The Primacy of suPAR over hs-CRP

The study revealed that T2D was associated with a 38% increased risk of cardiovascular death (Hazard Ratio [HR] 1.38; 95% CI 1.16–1.63). However, the most striking discovery occurred during the mediation analysis. When the models were adjusted for suPAR levels, the hazard ratio for T2D was dramatically attenuated to 1.18 (95% CI 0.99–1.40), losing its statistical significance (P = 0.1). In contrast, adjustment for hs-CRP had negligible impact on the risk associated with T2D.

Quantitatively, suPAR was found to mediate more than 50% of the effect of T2D on cardiovascular death and the composite endpoint of MI and death. This suggests that a substantial portion of the cardiovascular risk traditionally attributed to diabetes is actually driven by the biological pathways represented by suPAR. Similar patterns were observed for all-cause mortality, reinforcing suPAR’s role as a pervasive marker of systemic vulnerability in diabetic patients.

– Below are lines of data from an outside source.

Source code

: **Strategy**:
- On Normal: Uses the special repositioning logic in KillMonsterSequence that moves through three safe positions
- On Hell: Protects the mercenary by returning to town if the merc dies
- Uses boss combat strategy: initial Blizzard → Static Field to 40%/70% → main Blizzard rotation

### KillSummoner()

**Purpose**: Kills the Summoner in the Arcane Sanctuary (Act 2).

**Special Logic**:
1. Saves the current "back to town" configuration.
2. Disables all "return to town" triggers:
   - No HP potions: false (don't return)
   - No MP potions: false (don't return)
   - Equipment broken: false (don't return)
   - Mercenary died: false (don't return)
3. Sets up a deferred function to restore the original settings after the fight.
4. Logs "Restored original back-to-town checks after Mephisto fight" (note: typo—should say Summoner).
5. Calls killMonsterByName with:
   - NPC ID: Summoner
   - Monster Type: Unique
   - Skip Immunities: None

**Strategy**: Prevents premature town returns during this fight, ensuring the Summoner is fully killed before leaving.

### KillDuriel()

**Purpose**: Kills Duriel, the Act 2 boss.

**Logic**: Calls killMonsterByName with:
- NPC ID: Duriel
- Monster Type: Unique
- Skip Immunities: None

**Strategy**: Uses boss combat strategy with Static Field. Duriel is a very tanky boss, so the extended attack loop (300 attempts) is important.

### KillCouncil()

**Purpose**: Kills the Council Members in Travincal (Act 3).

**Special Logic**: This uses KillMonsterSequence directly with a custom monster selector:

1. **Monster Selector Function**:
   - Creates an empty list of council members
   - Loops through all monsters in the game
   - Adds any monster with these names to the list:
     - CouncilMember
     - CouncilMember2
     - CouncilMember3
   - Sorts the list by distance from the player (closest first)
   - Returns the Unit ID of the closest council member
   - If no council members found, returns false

Expert Commentary: Mechanistic Insights and Clinical Implications

The findings by Sakr et al. have profound implications for how clinicians view the ‘diabetic heart.’ It appears that suPAR is not merely a marker of disease but a reflection of a specific type of immune dysregulation that is highly prevalent in diabetes. Unlike hs-CRP, which fluctuates with acute infections or minor injuries, suPAR levels are remarkably stable over time, making it a superior indicator of a patient’s chronic inflammatory ‘set point.’

Biological Plausibility

Why is suPAR so closely linked to diabetic outcomes? Mechanistically, suPAR is the cleaved form of uPAR, which is expressed on various immune cells, including monocytes and neutrophils, as well as endothelial cells. High levels of suPAR have been linked to several pathological processes:

  • Endothelial Dysfunction: suPAR promotes the recruitment of inflammatory cells to the vascular wall, accelerating atherosclerosis.
  • Renal Injury: suPAR is a known driver of proteinuric kidney disease; given the close link between renal health and cardiovascular outcomes (the cardiorenal syndrome), this may be a primary pathway of mediation.
  • Bone Marrow Activity: suPAR levels reflect increased myelopoiesis, which provides a continuous supply of pro-inflammatory monocytes that destabilize atherosclerotic plaques.

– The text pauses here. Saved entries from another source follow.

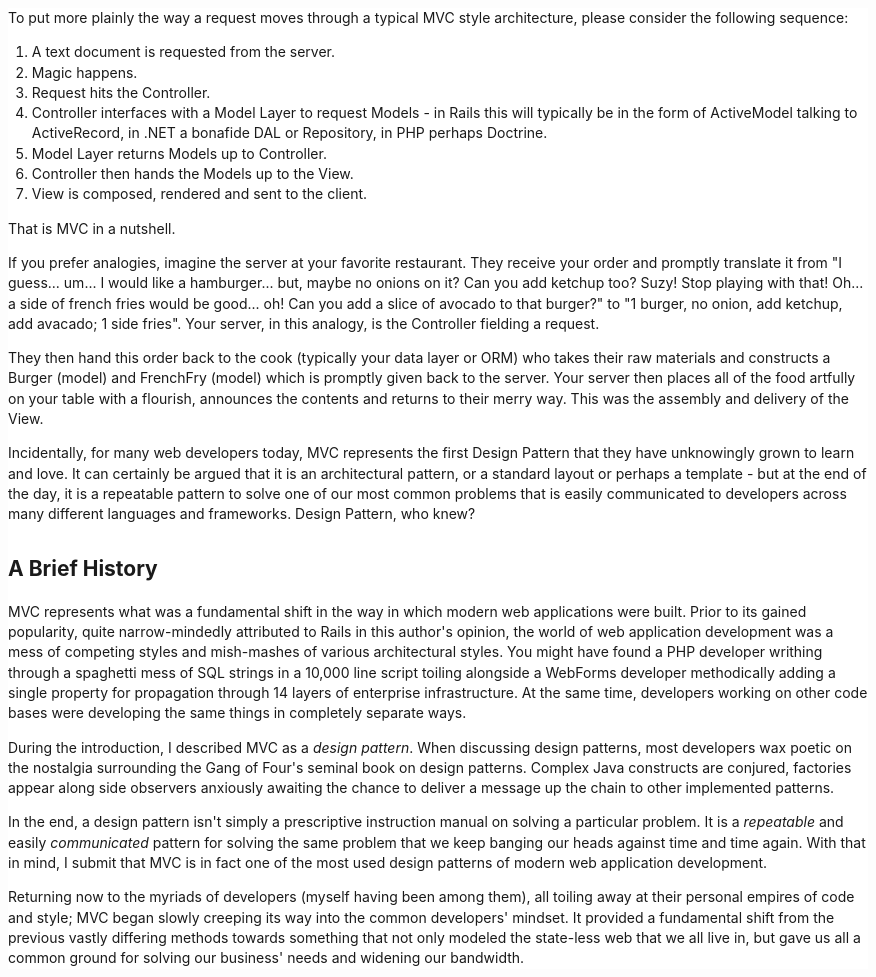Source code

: To put more plainly the way a request moves through a typical MVC style architecture, please consider the following sequence:

1. A text document is requested from the server.
1. Magic happens.
1. Request hits the Controller.
1. Controller interfaces with a Model Layer to request Models - in Rails this will typically be in the form of ActiveModel talking to ActiveRecord, in .NET a bonafide DAL or Repository, in PHP perhaps Doctrine.
1. Model Layer returns Models up to Controller.
1. Controller then hands the Models up to the View.
1. View is composed, rendered and sent to the client.

That is MVC in a nutshell.

If you prefer analogies, imagine the server at your favorite restaurant.  They receive your order and promptly translate it from "I guess... um... I would like a hamburger...  but, maybe no onions on it?  Can you add ketchup too?  Suzy!  Stop playing with that!  Oh...  a side of french fries would be good...  oh!  Can you add a slice of avocado to that burger?" to "1 burger, no onion, add ketchup, add avacado; 1 side fries".  Your server, in this analogy, is the Controller fielding a request.  

They then hand this order back to the cook (typically your data layer or ORM) who takes their raw materials and constructs a Burger (model) and FrenchFry (model) which is promptly given back to the server.  Your server then places all of the food artfully on your table with a flourish, announces the contents and returns to their merry way.  This was the assembly and delivery of the View.

Incidentally, for many web developers today, MVC represents the first Design Pattern that they have unknowingly grown to learn and love.  It can certainly be argued that it is an architectural pattern, or a standard layout or perhaps a template - but at the end of the day, it is a repeatable pattern to solve one of our most common problems that is easily communicated to developers across many different languages and frameworks.  Design Pattern, who knew?

## A Brief History

MVC represents what was a fundamental shift in the way in which modern web applications were built.  Prior to its gained popularity, quite narrow-mindedly attributed to Rails in this author's opinion, the world of web application development was a mess of competing styles and mish-mashes of various architectural styles.  You might have found a PHP developer writhing through a spaghetti mess of SQL strings in a 10,000 line script toiling alongside a WebForms developer methodically adding a single property for propagation through 14 layers of enterprise infrastructure.  At the same time, developers working on other code bases were developing the same things in completely separate ways.

During the introduction, I described MVC as a *design pattern*.  When discussing design patterns, most developers wax poetic on the nostalgia surrounding the Gang of Four's seminal book on design patterns.  Complex Java constructs are conjured, factories appear along side observers anxiously awaiting the chance to deliver a message up the chain to other implemented patterns.

In the end, a design pattern isn't simply a prescriptive instruction manual on solving a particular problem.  It is a *repeatable* and easily *communicated* pattern for solving the same problem that we keep banging our heads against time and time again.  With that in mind, I submit that MVC is in fact one of the most used design patterns of modern web  application development.

Returning now to the myriads of developers (myself having been among them), all toiling away at their personal empires of code and style; MVC began slowly creeping its way into the common developers' mindset.  It provided a fundamental shift from the previous vastly differing methods towards something that not only modeled the state-less web that we all live in, but gave us all a common ground for solving our business' needs and widening our bandwidth.
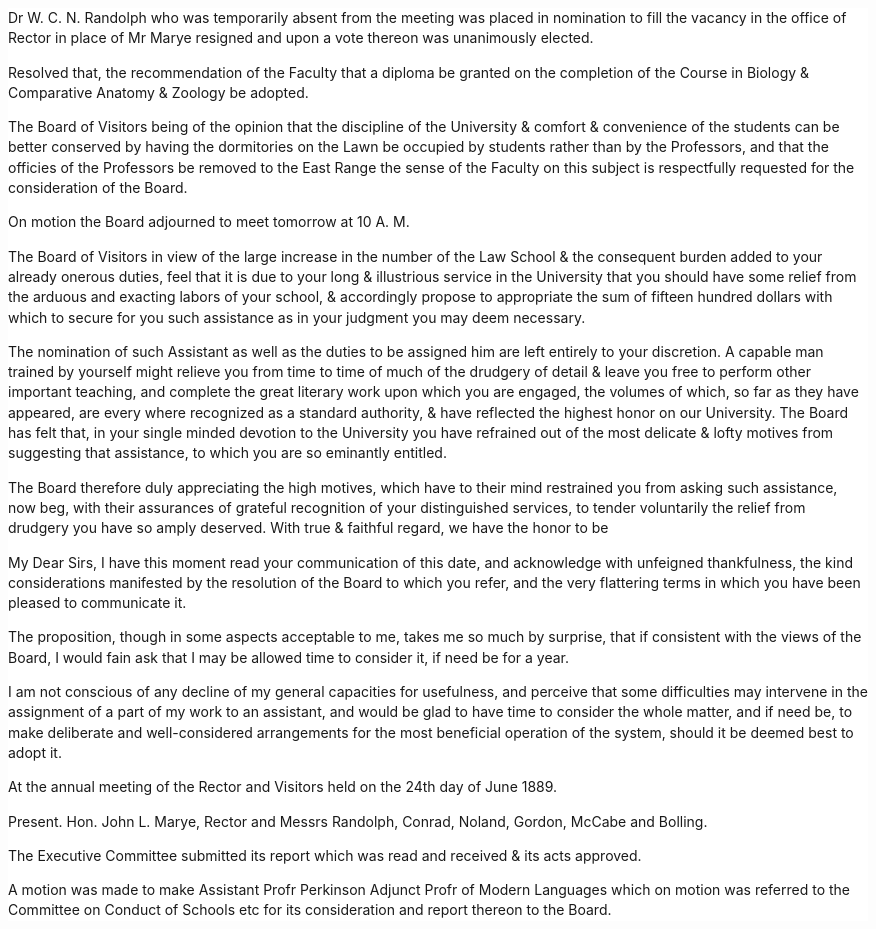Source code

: Dr W. C. N. Randolph who was temporarily absent from the meeting was placed in nomination to fill the vacancy in the office of Rector in place of Mr Marye resigned and upon a vote thereon was unanimously elected.

Resolved that, the recommendation of the Faculty that a diploma be granted on the completion of the Course in Biology & Comparative Anatomy & Zoology be adopted.

The Board of Visitors being of the opinion that the discipline of the University & comfort & convenience of the students can be better conserved by having the dormitories on the Lawn be occupied by students rather than by the Professors, and that the officies of the Professors be removed to the East Range the sense of the Faculty on this subject is respectfully requested for the consideration of the Board.

On motion the Board adjourned to meet tomorrow at 10 A. M.

The Board of Visitors in view of the large increase in the number of the Law School & the consequent burden added to your already onerous duties, feel that it is due to your long & illustrious service in the University that you should have some relief from the arduous and exacting labors of your school, & accordingly propose to appropriate the sum of fifteen hundred dollars with which to secure for you such assistance as in your judgment you may deem necessary.

The nomination of such Assistant as well as the duties to be assigned him are left entirely to your discretion. A capable man trained by yourself might relieve you from time to time of much of the drudgery of detail & leave you free to perform other important teaching, and complete the great literary work upon which you are engaged, the volumes of which, so far as they have appeared, are every where recognized as a standard authority, & have reflected the highest honor on our University. The Board has felt that, in your single minded devotion to the University you have refrained out of the most delicate & lofty motives from suggesting that assistance, to which you are so eminantly entitled.

The Board therefore duly appreciating the high motives, which have to their mind restrained you from asking such assistance, now beg, with their assurances of grateful recognition of your distinguished services, to tender voluntarily the relief from drudgery you have so amply deserved. With true & faithful regard, we have the honor to be

My Dear Sirs, I have this moment read your communication of this date, and acknowledge with unfeigned thankfulness, the kind considerations manifested by the resolution of the Board to which you refer, and the very flattering terms in which you have been pleased to communicate it.

The proposition, though in some aspects acceptable to me, takes me so much by surprise, that if consistent with the views of the Board, I would fain ask that I may be allowed time to consider it, if need be for a year.

I am not conscious of any decline of my general capacities for usefulness, and perceive that some difficulties may intervene in the assignment of a part of my work to an assistant, and would be glad to have time to consider the whole matter, and if need be, to make deliberate and well-considered arrangements for the most beneficial operation of the system, should it be deemed best to adopt it.

At the annual meeting of the Rector and Visitors held on the 24th day of June 1889.

Present. Hon. John L. Marye, Rector and Messrs Randolph, Conrad, Noland, Gordon, McCabe and Bolling.

The Executive Committee submitted its report which was read and received & its acts approved.

A motion was made to make Assistant Profr Perkinson Adjunct Profr of Modern Languages which on motion was referred to the Committee on Conduct of Schools etc for its consideration and report thereon to the Board.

Study Limitations and Future Directions

While the study is robust, certain limitations must be acknowledged. The cohort consisted of patients already undergoing cardiac evaluation, which may limit generalizability to the broader, asymptomatic diabetic population. Furthermore, while the mediation analysis suggests a causal link, observational data cannot definitively prove causation. Future research must determine whether specifically lowering suPAR levels—perhaps through novel anti-inflammatory agents or more aggressive metabolic control—can directly reduce cardiovascular events.

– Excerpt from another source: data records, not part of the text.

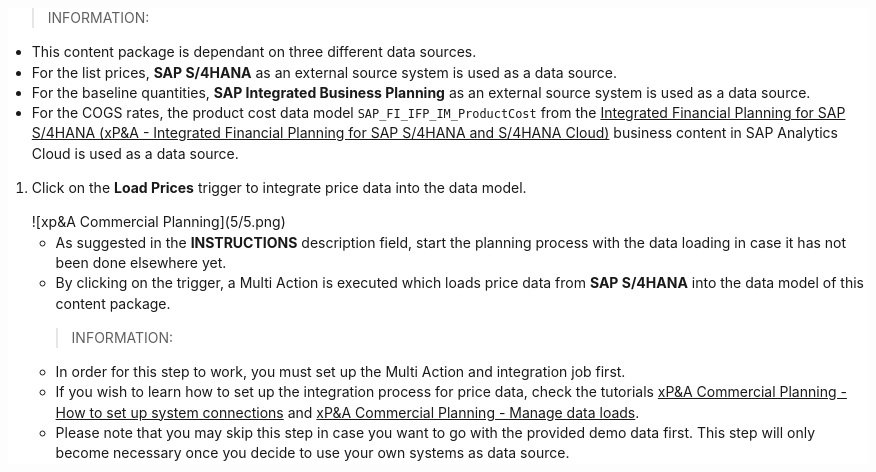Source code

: >INFORMATION:
>
- This content package is dependant on three different data sources.
- For the list prices, **SAP S/4HANA** as an external source system is used as a data source.
- For the baseline quantities, **SAP Integrated Business Planning** as an external source system is used as a data source.
- For the COGS rates, the product cost data model `SAP_FI_IFP_IM_ProductCost` from the [Integrated Financial Planning for SAP S/4HANA (xP&A - Integrated Financial Planning for SAP S/4HANA and S/4HANA Cloud)](https://help.sap.com/docs/SAP_S4HANA_ON-PREMISE/48f4b4785b8e45938ac44a67be8032d9/7ce894bc95f449779fa19d076e67c925.html?q=SAP_FI_IFP_Financial_Planning%20) business content in SAP Analytics Cloud is used as a data source.  


1. Click on the **Load Prices** trigger to integrate price data into the data model.

    <!-- border; size:540px -->![xp&A Commercial Planning](5/5.png)

    - As suggested in the **INSTRUCTIONS** description field, start the planning process with the data loading in case it has not been done elsewhere yet. 
    - By clicking on the trigger, a Multi Action is executed which loads price data from **SAP S/4HANA** into the data model of this content package. 

    >INFORMATION:
    >
    - In order for this step to work, you must set up the Multi Action and integration job first. 
    - If you wish to learn how to set up the integration process for price data, check the tutorials [xP&A Commercial Planning - How to set up system connections](xpa-sac-cx-data-integration-setup) and [xP&A Commercial Planning - Manage data loads](xpa-sac-cx-manage-data-loads).
    - Please note that you may skip this step in case you want to go with the provided demo data first. This step will only become necessary once you decide to use your own systems as data source. 
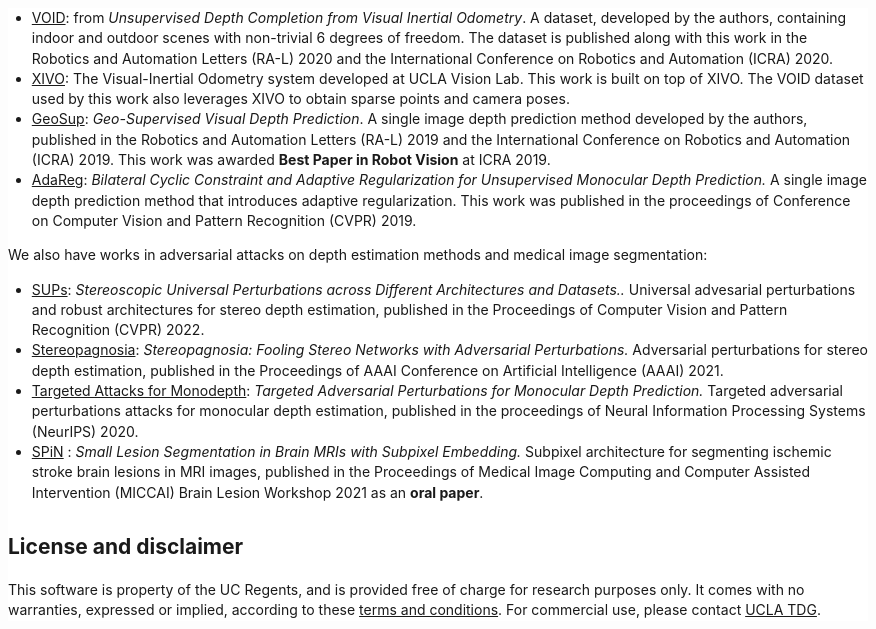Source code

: - [VOID][void_github]: from *Unsupervised Depth Completion from Visual Inertial Odometry*. A dataset, developed by the authors, containing indoor and outdoor scenes with non-trivial 6 degrees of freedom. The dataset is published along with this work in the Robotics and Automation Letters (RA-L) 2020 and the International Conference on Robotics and Automation (ICRA) 2020.
- [XIVO][xivo_github]: The Visual-Inertial Odometry system developed at UCLA Vision Lab. This work is built on top of XIVO. The VOID dataset used by this work also leverages XIVO to obtain sparse points and camera poses.
- [GeoSup][geosup_github]: *Geo-Supervised Visual Depth Prediction*. A single image depth prediction method developed by the authors, published in the Robotics and Automation Letters (RA-L) 2019 and the International Conference on Robotics and Automation (ICRA) 2019. This work was awarded **Best Paper in Robot Vision** at ICRA 2019.
- [AdaReg][adareg_github]: *Bilateral Cyclic Constraint and Adaptive Regularization for Unsupervised Monocular Depth Prediction.* A single image depth prediction method that introduces adaptive regularization. This work was published in the proceedings of Conference on Computer Vision and Pattern Recognition (CVPR) 2019.

We also have works in adversarial attacks on depth estimation methods and medical image segmentation:
- [SUPs][sups_github]: *Stereoscopic Universal Perturbations across Different Architectures and Datasets..* Universal advesarial perturbations and robust architectures for stereo depth estimation, published in the Proceedings of Computer Vision and Pattern Recognition (CVPR) 2022.
- [Stereopagnosia][stereopagnosia_github]: *Stereopagnosia: Fooling Stereo Networks with Adversarial Perturbations.* Adversarial perturbations for stereo depth estimation, published in the Proceedings of AAAI Conference on Artificial Intelligence (AAAI) 2021.
- [Targeted Attacks for Monodepth][targeted_attacks_monodepth_github]: *Targeted Adversarial Perturbations for Monocular Depth Prediction.* Targeted adversarial perturbations attacks for monocular depth estimation, published in the proceedings of Neural Information Processing Systems (NeurIPS) 2020.
- [SPiN][spin_github] : *Small Lesion Segmentation in Brain MRIs with Subpixel Embedding.* Subpixel architecture for segmenting ischemic stroke brain lesions in MRI images, published in the Proceedings of Medical Image Computing and Computer Assisted Intervention (MICCAI) Brain Lesion Workshop 2021 as an **oral paper**.

[kitti_dataset]: http://www.cvlibs.net/datasets/kitti/
[nyu_v2_dataset]: https://cs.nyu.edu/~silberman/datasets/nyu_depth_v2.html
[void_github]: https://github.com/alexklwong/void-dataset
[voiced_github]: https://github.com/alexklwong/unsupervised-depth-completion-visual-inertial-odometry
[scaffnet_github]: https://github.com/alexklwong/learning-topology-synthetic-data
[adaframe_github]: https://github.com/alexklwong/adaframe-depth-completion
[kbnet_github]: https://github.com/alexklwong/calibrated-backprojection-network
[xivo_github]: https://github.com/ucla-vision/xivo
[geosup_github]: https://github.com/feixh/GeoSup
[adareg_github]: https://github.com/alexklwong/adareg-monodispnet
[sups_github]: https://github.com/alexklwong/stereoscopic-universal-perturbations
[stereopagnosia_github]: https://github.com/alexklwong/stereopagnosia
[targeted_attacks_monodepth_github]: https://github.com/alexklwong/targeted-adversarial-perturbations-monocular-depth
[spin_github]: https://github.com/alexklwong/subpixel-embedding-segmentation

## License and disclaimer <a name="license-disclaimer"></a>
This software is property of the UC Regents, and is provided free of charge for research purposes only. It comes with no warranties, expressed or implied, according to these [terms and conditions](license). For commercial use, please contact [UCLA TDG](https://tdg.ucla.edu).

Conclusion: Moving Toward Inflammation-Targeted Therapies

The identification of suPAR as a major mediator of diabetic cardiovascular risk represents a significant step forward in personalized medicine. It suggests that managing T2D in the context of CAD requires more than just glucose and lipid control; it requires a targeted approach to quenching chronic immune activation. For clinicians, suPAR may soon serve as a vital tool for risk stratification, identifying those diabetic patients who are at the highest risk despite ‘well-controlled’ traditional risk factors. As we move into an era of anti-inflammatory cardiovascular therapies, suPAR stands out as a promising target for intervention and a sentinel for patient prognosis.

References

  1. Sakr SM, Desai S, Medina-Inojosa J, et al. Soluble Urokinase Plasminogen Activator Receptor (suPAR) Mediates the Impact of Diabetes on Adverse Outcomes in Coronary Artery Disease. Diabetes Care. 2026;49(3):450-459. PMID: 41533335.
  2. Hayek SS, Sever S, Ko YA, et al. Soluble Urokinase Plasminogen Activator Receptor and Cognitive Function, Brain Volume, and White Matter Hyperintensities. Circulation. 2020;142(3):218-228.
  3. Eapen DJ, Manocha P, Lakkad N, et al. Soluble Urokinase Plasminogen Activator Receptor Level Is an Independent Predictor of the Presence and Severity of Coronary Artery Disease and of Future Adverse Events. J Am Heart Assoc. 2014;3(5):e001118.